# Brano da leggere
Perché leggere questo articolo: Alemanno torna in campo. Il no alla Nato come collante. Più che a destra, la sua critica si inserisce nel campo della galassia antisistema
Gianni Alemanno è tornato in pista. L’ex deputato, ministro e sindaco di Roma, storico esponente della Destra sociale italiana, con il “Forum per l’indipendenza italiana” tenutosi a Orvieto, in Umbria, a fine luglio ha ricominciato a far parlare di sé. L’obiettivo? Sfidare da destra Fratelli d’Italia e Giorgia Meloni. Della quale è stato, già ai tempi di Alleanza Nazionale, un antico avversario e con la quale ora il dibattito è entrato nel vivo sul futuro della destra e delle sue prospettive.
Parla, Alemanno. Parla molto e in maniera approfondita. Non nasconde la sua visione. Da Repubblica a Libero, rilascia interviste a tutto campo in cui promuove la sua agenda in alternativa a quella Meloni, ritenuta in continuità eccessiva con Mario Draghi. Quella dell’ex sindaco è una chiamata a raccolta sui valori fondanti di una Destra che si ritiene tradita dal governo conservatore.
I temi su cui Alemanno attacca Meloni
Molti i temi su cui Alemanno contesta Meloni: sul fronte economico, è sotto attacco particolarmente il Ministro dell’Economia Giancarlo Giorgetti, ritenuto prono a Bruxelles; sul tema dell’identità e dei valori, il recente caso Vannacci ha dato all’ex sindaco il gancio per attaccare Guido Crosetto, ritenuto schiacciato a sinistra nella gestone del caso della pubblicazione del controverso libro del generale. A tema difesa e politica estera, durissimo il contrasto di Alemanno sulla partecipazione italiana al sostegno all’Ucraina. A fine 2022, l’ex sindaco di Roma si è fatto promotore del “Comitato fermare la guerra” che è un’interessante manifestazione del “pacifismo di destra” basato soprattutto sulla percepita minaccia della Nato alla sovranità nazionale.
La posizione anti-americana di Alemanno ricalca un vecchio cavallo di battaglia della destra sociale che fa riferimento a posizioni minoritarie nella seconda fase del Movimento Sociale Italiano e di Alleanza Nazionale. Praticamente messe ai margini in Fratelli d’Italia negli ultimi tempi, ma capaci di risvegliare un collante identitario. E di calamitare la nuova galassia del dissenso verso un fattore comune capace di rilanciarla dopo la fine dell’emergenza pandemica.
La “galassia del dissenso” attorno ad Alemanno
Non è stato dunque sorprendente vedere che attorno ad Alemanno si stia calamitando un polo in larga parte esterno alla politica tradizionale. E che fa riferimento alla galassia legata a mondi informativi quali Byoblu, L’Indipendente, L’Identità, Radio Radio e altri media antisistema. Ai popolari “influencer” antipandemici divenuti poi anti-americani col passare da un trend topic all’altro. Agli analisti costruitisi sui social una credibilità come voci di opposizione.

# Consegna 1
Secondo l'articolo su Alemanno, in quale città si è svolto il "Forum per l'indipendenza italiana"?
# Consegna 2
Trascrivi di nuovo l'articolo su Alemanno, da "Parla, Alemanno. Parla" fino a "dal governo conservatore.", mettendo "dichiarazioni" al posto di "interviste".
Basati esclusivamente sull'articolo su Alemanno.

# Materiale fornito

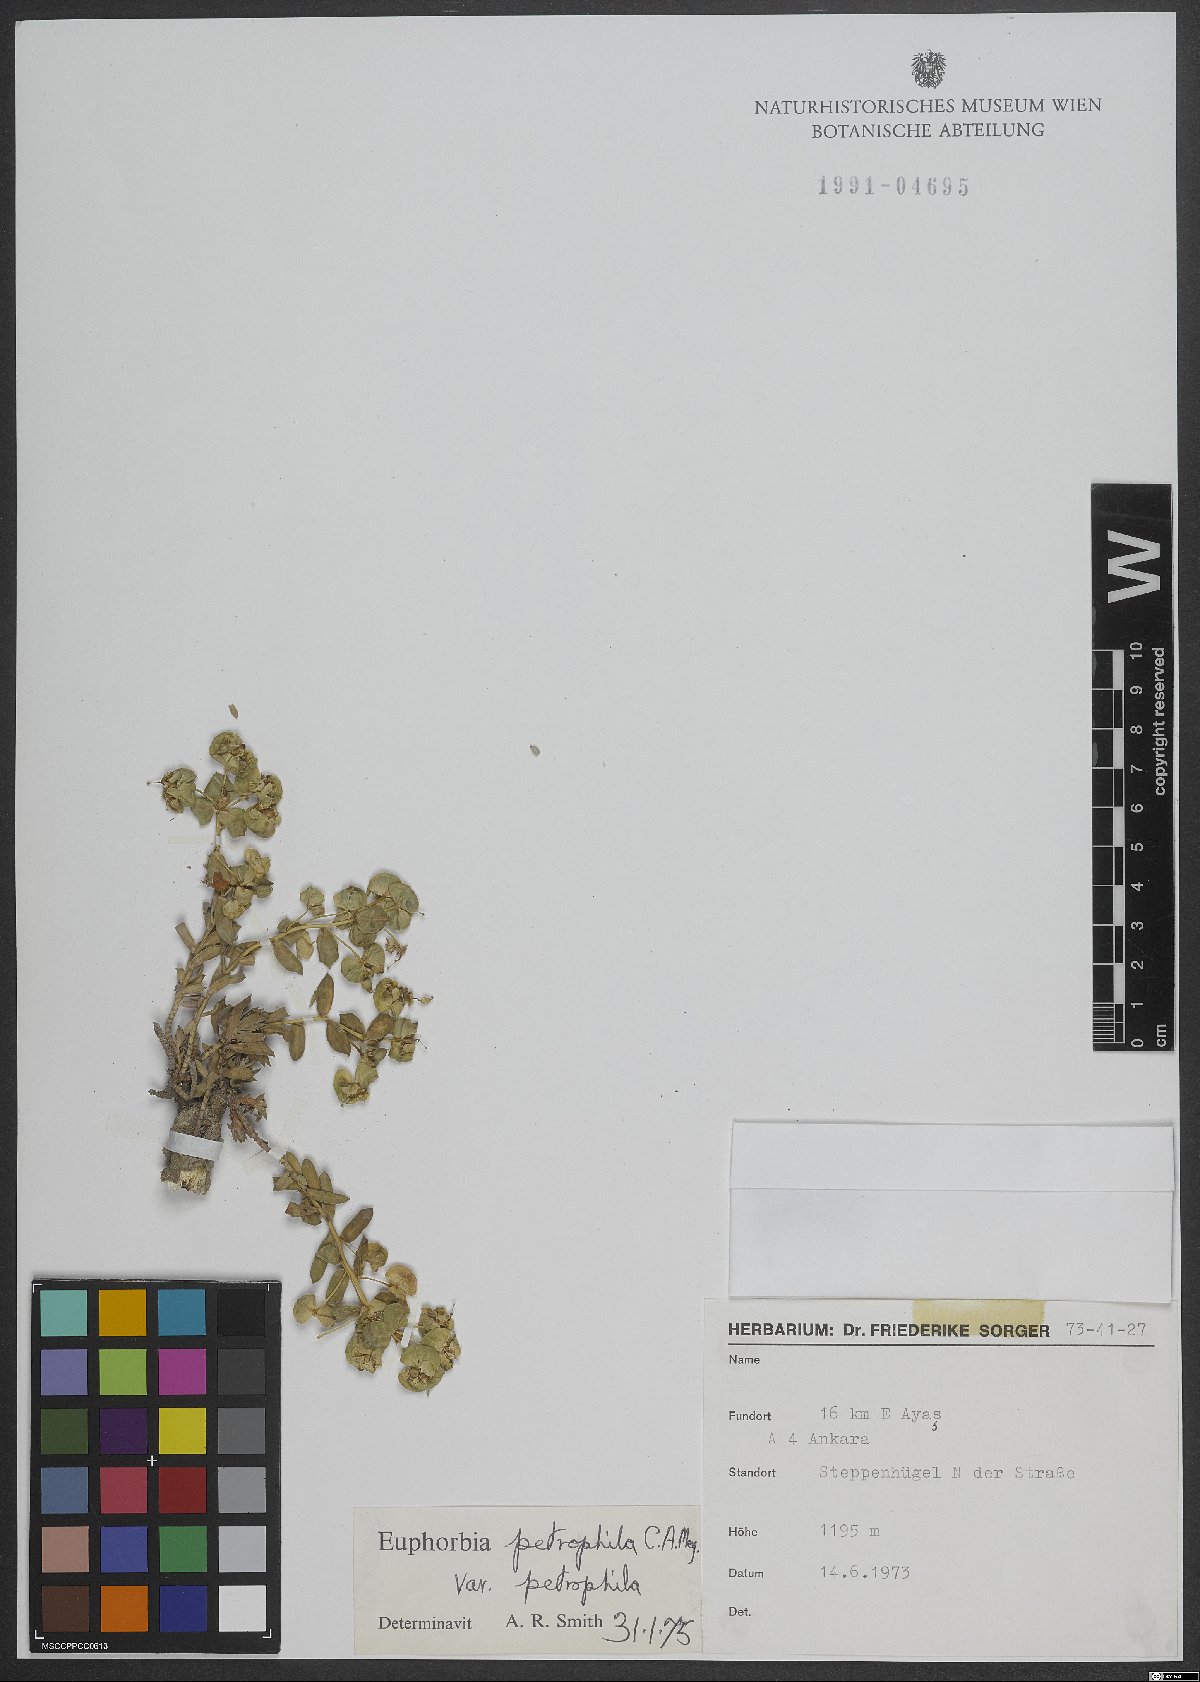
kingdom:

# Soluzione 1
A Orvieto, in Umbria.

# Soluzione 2
Parla, Alemanno. Parla molto e in maniera approfondita. Non nasconde la sua visione. Da Repubblica a Libero, rilascia dichiarazioni a tutto campo in cui promuove la sua agenda in alternativa a quella Meloni, ritenuta in continuità eccessiva con Mario Draghi. Quella dell’ex sindaco è una chiamata a raccolta sui valori fondanti di una Destra che si ritiene tradita dal governo conservatore.